Exercise objective: Return each record unchanged and drop the images.
=====
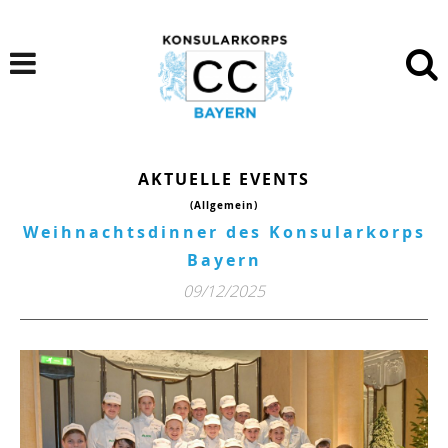
AKTUELLE EVENTS
(Allgemein)
Weihnachtsdinner des Konsularkorps
Bayern
09/12/2025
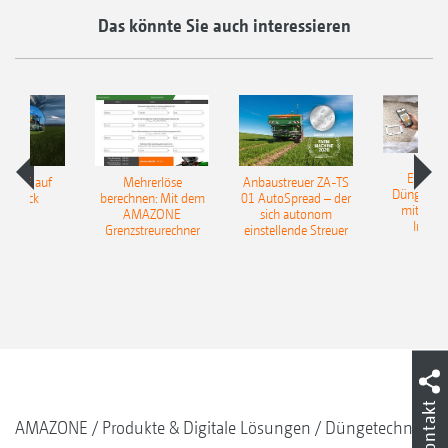
Das könnte Sie auch interessieren
EasyMa
TILLE auf
Mehrerlöse
Anbaustreuer ZA-TS
Düngerer
pfdruck
berechnen: Mit dem
01 AutoSpread – der
mit künst
AMAZONE
sich autonom
Intelli
Grenzstreurechner
einstellende Streuer
Kontakt
AMAZONE
Produkte & Digitale Lösungen
Düngetechnik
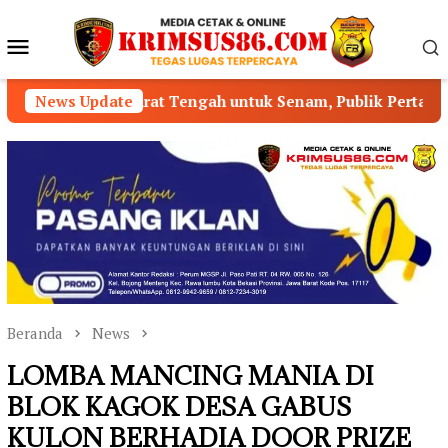
Loncat
ke
Menu
konten
Mobile
rat Tengah untuk Senam, Publik Pertanyakan Pengawasan 
News Update
Beranda
News
LOMBA MANCING MANIA DI
BLOK KAGOK DESA GABUS
KULON BERHADIA DOOR PRIZE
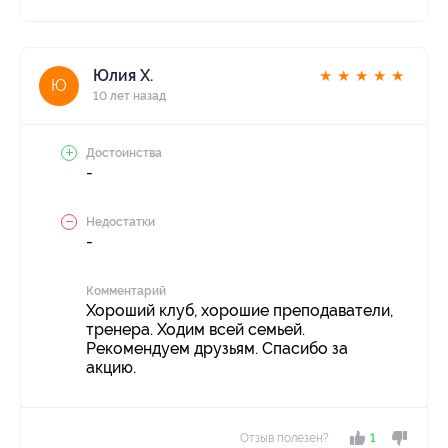
Юлия Х.
★
★
★
★
★
Ю
10 лет назад
Достоинства
-
Недостатки
-
Комментарий
Хороший клуб, хорошие преподаватели,
тренера. Ходим всей семьей.
Рекомендуем друзьям. Спасибо за
акцию.
Отзыв полезен?
1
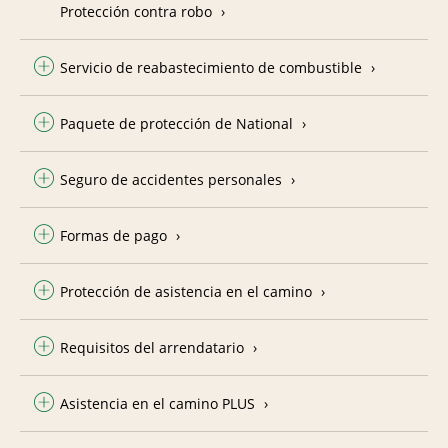
Protección contra robo
Servicio de reabastecimiento de combustible
Paquete de protección de National
Seguro de accidentes personales
Formas de pago
Protección de asistencia en el camino
Requisitos del arrendatario
Asistencia en el camino PLUS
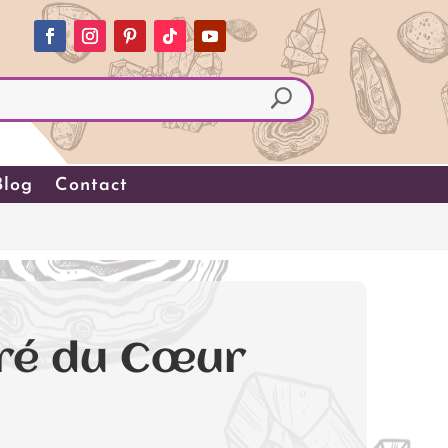
Blog
Contact
cré du Cœur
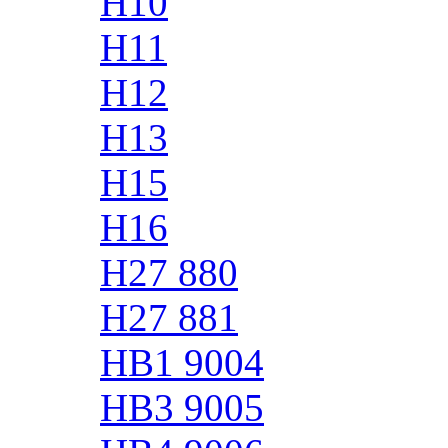
H10
H11
H12
H13
H15
H16
H27 880
H27 881
HB1 9004
HB3 9005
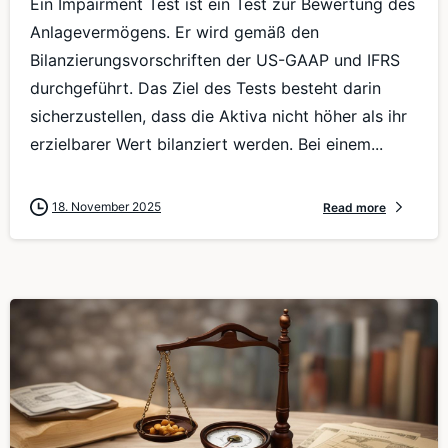
Ein Impairment Test ist ein Test zur Bewertung des
Anlagevermögens. Er wird gemäß den
Bilanzierungsvorschriften der US-GAAP und IFRS
durchgeführt. Das Ziel des Tests besteht darin
sicherzustellen, dass die Aktiva nicht höher als ihr
erzielbarer Wert bilanziert werden. Bei einem...
18. November 2025
Read more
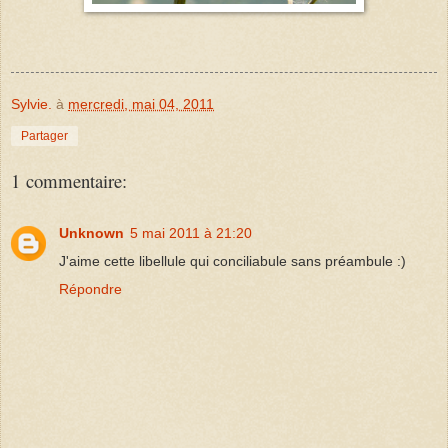
Sylvie.
à
mercredi, mai 04, 2011
Partager
1 commentaire:
Unknown
5 mai 2011 à 21:20
J'aime cette libellule qui conciliabule sans préambule :)
Répondre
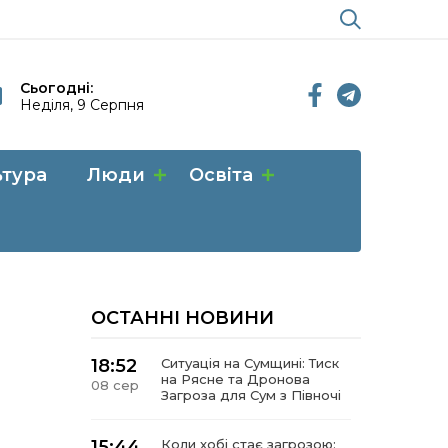
Сьогодні:
Неділя, 9 Серпня
ьтура
Люди
Освіта
ОСТАННІ НОВИНИ
18:52
Ситуація на Сумщині: Тиск
на Рясне та Дронова
08 сер
Загроза для Сум з Півночі
15:44
Коли хобі стає загрозою:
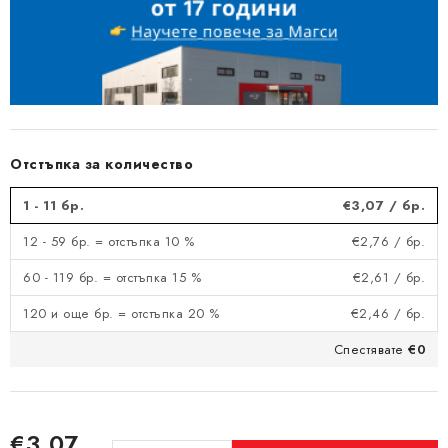
Отстъпка за количество
1 - 11 бр.
€3,07
/ бр.
12 - 59 бр. = отстъпка 10 %
€2,76
/ бр.
60 - 119 бр. = отстъпка 15 %
€2,61
/ бр.
120 и още бр. = отстъпка 20 %
€2,46
/ бр.
Спестявате
€0
€3,07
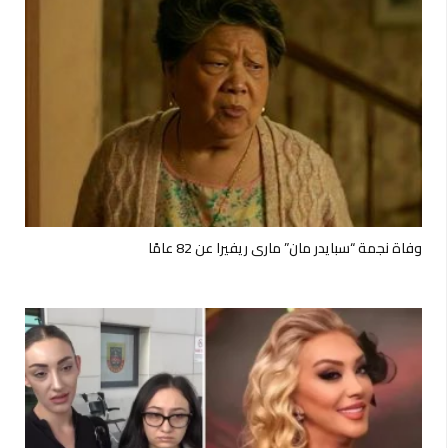
وفاة نجمة “سبايدر مان” ماري ريفيرا عن 82 عامًا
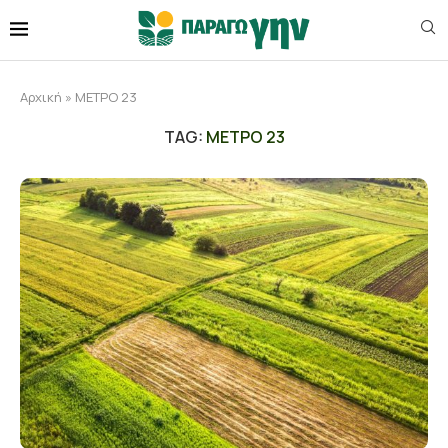
Αρχική
»
ΜΕΤΡΟ 23
TAG:
ΜΕΤΡΟ 23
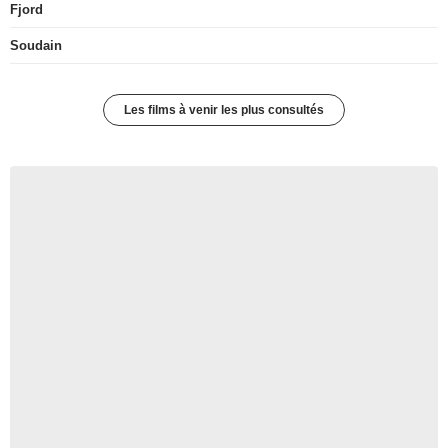
Fjord
Soudain
Les films à venir les plus consultés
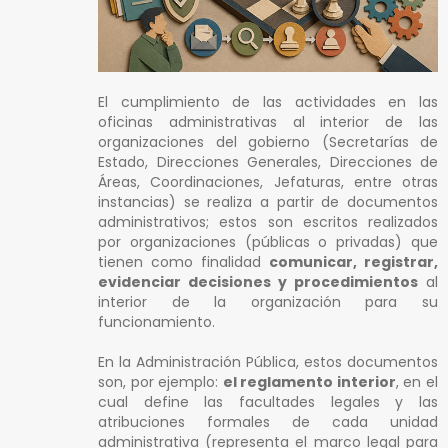
El cumplimiento de las actividades en las
oficinas administrativas al interior de las
organizaciones del gobierno (Secretarías de
Estado, Direcciones Generales, Direcciones de
Áreas, Coordinaciones, Jefaturas, entre otras
instancias) se realiza a partir de documentos
administrativos; estos son escritos realizados
por organizaciones (públicas o privadas) que
tienen como finalidad
comunicar, registrar,
evidenciar decisiones y procedimientos
al
interior de la organización para su
funcionamiento.
En la Administración Pública, estos documentos
son, por ejemplo:
el reglamento interior
, en el
cual define las facultades legales y las
atribuciones formales de cada unidad
administrativa (representa el marco legal para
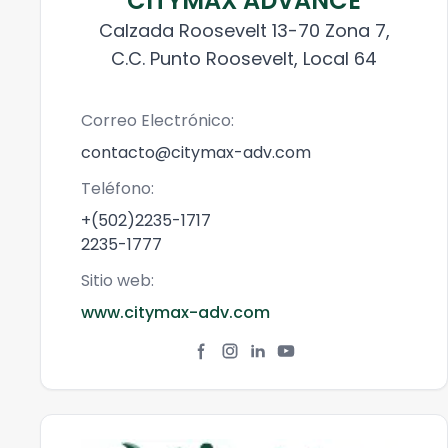
CITYMAX ADVANCE
Calzada Roosevelt 13-70 Zona 7,
C.C. Punto Roosevelt, Local 64
Correo Electrónico:
contacto@citymax-adv.com
Teléfono:
+(502)2235-1717
2235-1777
Sitio web:
www.citymax-adv.com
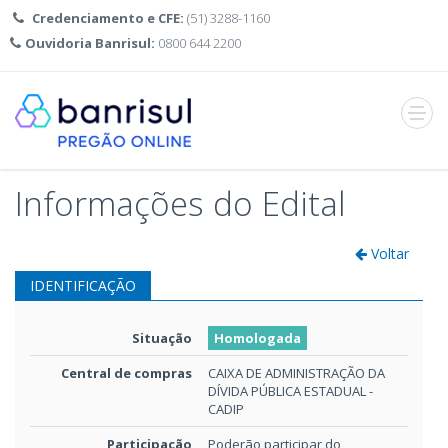
Credenciamento e CFE:
(51) 3288-1160
Ouvidoria Banrisul:
0800 644 2200
Abrir
menu
Informações do Edital
Voltar
IDENTIFICAÇÃO
Situação
Homologada
Central de compras
CAIXA DE ADMINISTRAÇÃO DA
DÍVIDA PÚBLICA ESTADUAL -
CADIP
Participação
Poderão participar do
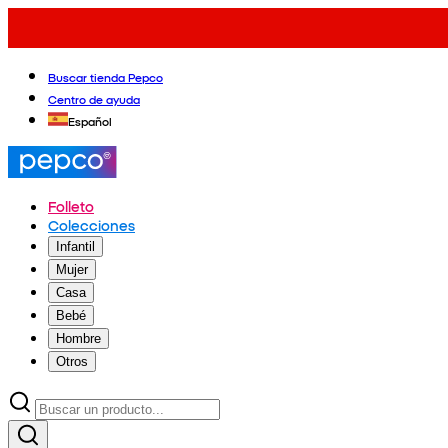
Buscar tienda Pepco
Centro de ayuda
Español
Folleto
Colecciones
Infantil
Mujer
Casa
Bebé
Hombre
Otros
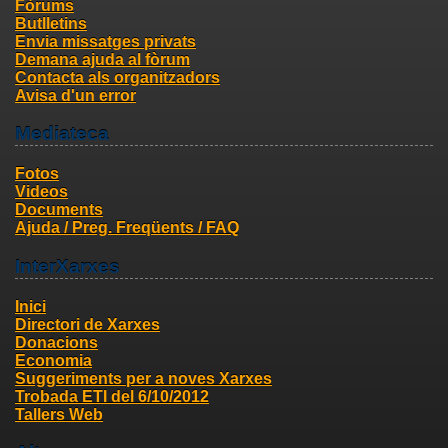
Fòrums
Butlletins
Envia missatges privats
Demana ajuda al fòrum
Contacta als organitzadors
Avisa d'un error
Mediateca
Fotos
Videos
Documents
Ajuda / Preg. Freqüents / FAQ
InterXarxes
Inici
Directori de Xarxes
Donacions
Economia
Suggeriments per a noves Xarxes
Trobada ETI del 6/10/2012
Tallers Web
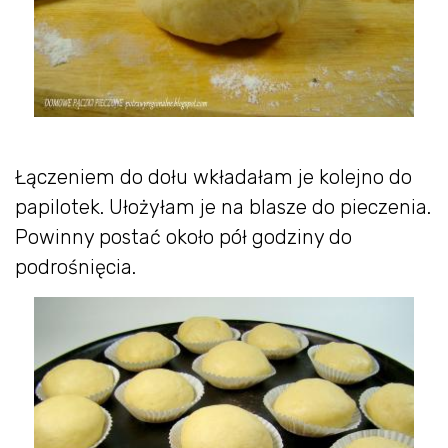
Łączeniem do dołu wkładałam je kolejno do
papilotek. Ułożyłam je na blasze do pieczenia.
Powinny postać około pół godziny do
podrośnięcia.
=====
The completed task:
AKTUELLE EVENTS
(Allgemein)
Weihnachtsdinner des Konsularkorps
Bayern
09/12/2025
Das könnte Sie auch interessieren
EasyMa
TILLE auf
Mehrerlöse
Anbaustreuer ZA-TS
Düngerer
pfdruck
berechnen: Mit dem
01 AutoSpread – der
mit künst
AMAZONE
sich autonom
Intelli
Grenzstreurechner
einstellende Streuer
Kontakt
AMAZONE
Produkte & Digitale Lösungen
Düngetechnik
Loncat
ke
Menu
konten
Mobile
rat Tengah untuk Senam, Publik Pertanyakan Pengawasan 
News Update
Beranda
News
LOMBA MANCING MANIA DI
BLOK KAGOK DESA GABUS
KULON BERHADIA DOOR PRIZE
Юлия Х.
★
★
★
★
★
Ю
10 лет назад
Достоинства
-
Недостатки
-
Комментарий
Хороший клуб, хорошие преподаватели,
тренера. Ходим всей семьей.
Рекомендуем друзьям. Спасибо за
акцию.
Отзыв полезен?
1
Protección contra robo
Servicio de reabastecimiento de combustible
Paquete de protección de National
Seguro de accidentes personales
Formas de pago
Protección de asistencia en el camino
Requisitos del arrendatario
Asistencia en el camino PLUS
Blog
Contact
cré du Cœur
H10
H11
H12
H13
H15
H16
H27 880
H27 881
HB1 9004
HB3 9005
Ein Impairment Test ist ein Test zur Bewertung des
Anlagevermögens. Er wird gemäß den
Bilanzierungsvorschriften der US-GAAP und IFRS
durchgeführt. Das Ziel des Tests besteht darin
sicherzustellen, dass die Aktiva nicht höher als ihr
erzielbarer Wert bilanziert werden. Bei einem...
18. November 2025
Read more
Sylvie.
à
mercredi, mai 04, 2011
Partager
1 commentaire:
Unknown
5 mai 2011 à 21:20
J'aime cette libellule qui conciliabule sans préambule :)
Répondre
Сьогодні:
Неділя, 9 Серпня
ьтура
Люди
Освіта
ОСТАННІ НОВИНИ
18:52
Ситуація на Сумщині: Тиск
на Рясне та Дронова
08 сер
Загроза для Сум з Півночі
15:44
Коли хобі стає загрозою:
Отстъпка за количество
1 - 11 бр.
€3,07
/ бр.
12 - 59 бр. = отстъпка 10 %
€2,76
/ бр.
60 - 119 бр. = отстъпка 15 %
€2,61
/ бр.
120 и още бр. = отстъпка 20 %
€2,46
/ бр.
Спестявате
€0
€3,07
وفاة نجمة “سبايدر مان” ماري ريفيرا عن 82 عامًا
Αρχική
»
ΜΕΤΡΟ 23
TAG:
ΜΕΤΡΟ 23
Fjord
Soudain
Les films à venir les plus consultés
El cumplimiento de las actividades en las
oficinas administrativas al interior de las
organizaciones del gobierno (Secretarías de
Estado, Direcciones Generales, Direcciones de
Áreas, Coordinaciones, Jefaturas, entre otras
instancias) se realiza a partir de documentos
administrativos; estos son escritos realizados
por organizaciones (públicas o privadas) que
tienen como finalidad
comunicar, registrar,
evidenciar decisiones y procedimientos
al
interior de la organización para su
funcionamiento.
En la Administración Pública, estos documentos
son, por ejemplo:
el reglamento interior
, en el
cual define las facultades legales y las
atribuciones formales de cada unidad
administrativa (representa el marco legal para
CITYMAX ADVANCE
Calzada Roosevelt 13-70 Zona 7,
C.C. Punto Roosevelt, Local 64
Correo Electrónico:
contacto@citymax-adv.com
Teléfono:
+(502)2235-1717
2235-1777
Sitio web:
www.citymax-adv.com
Credenciamento e CFE:
(51) 3288-1160
Ouvidoria Banrisul:
0800 644 2200
Abrir
menu
Informações do Edital
Voltar
IDENTIFICAÇÃO
Situação
Homologada
Central de compras
CAIXA DE ADMINISTRAÇÃO DA
DÍVIDA PÚBLICA ESTADUAL -
CADIP
Participação
Poderão participar do
Buscar tienda Pepco
Centro de ayuda
Español
Folleto
Colecciones
Infantil
Mujer
Casa
Bebé
Hombre
Otros
Fòrums
Butlletins
Envia missatges privats
Demana ajuda al fòrum
Contacta als organitzadors
Avisa d'un error
Mediateca
Fotos
Videos
Documents
Ajuda / Preg. Freqüents / FAQ
InterXarxes
Inici
Directori de Xarxes
Donacions
Economia
Suggeriments per a noves Xarxes
Trobada ETI del 6/10/2012
Tallers Web
Łączeniem do dołu wkładałam je kolejno do
papilotek. Ułożyłam je na blasze do pieczenia.
Powinny postać około pół godziny do
podrośnięcia.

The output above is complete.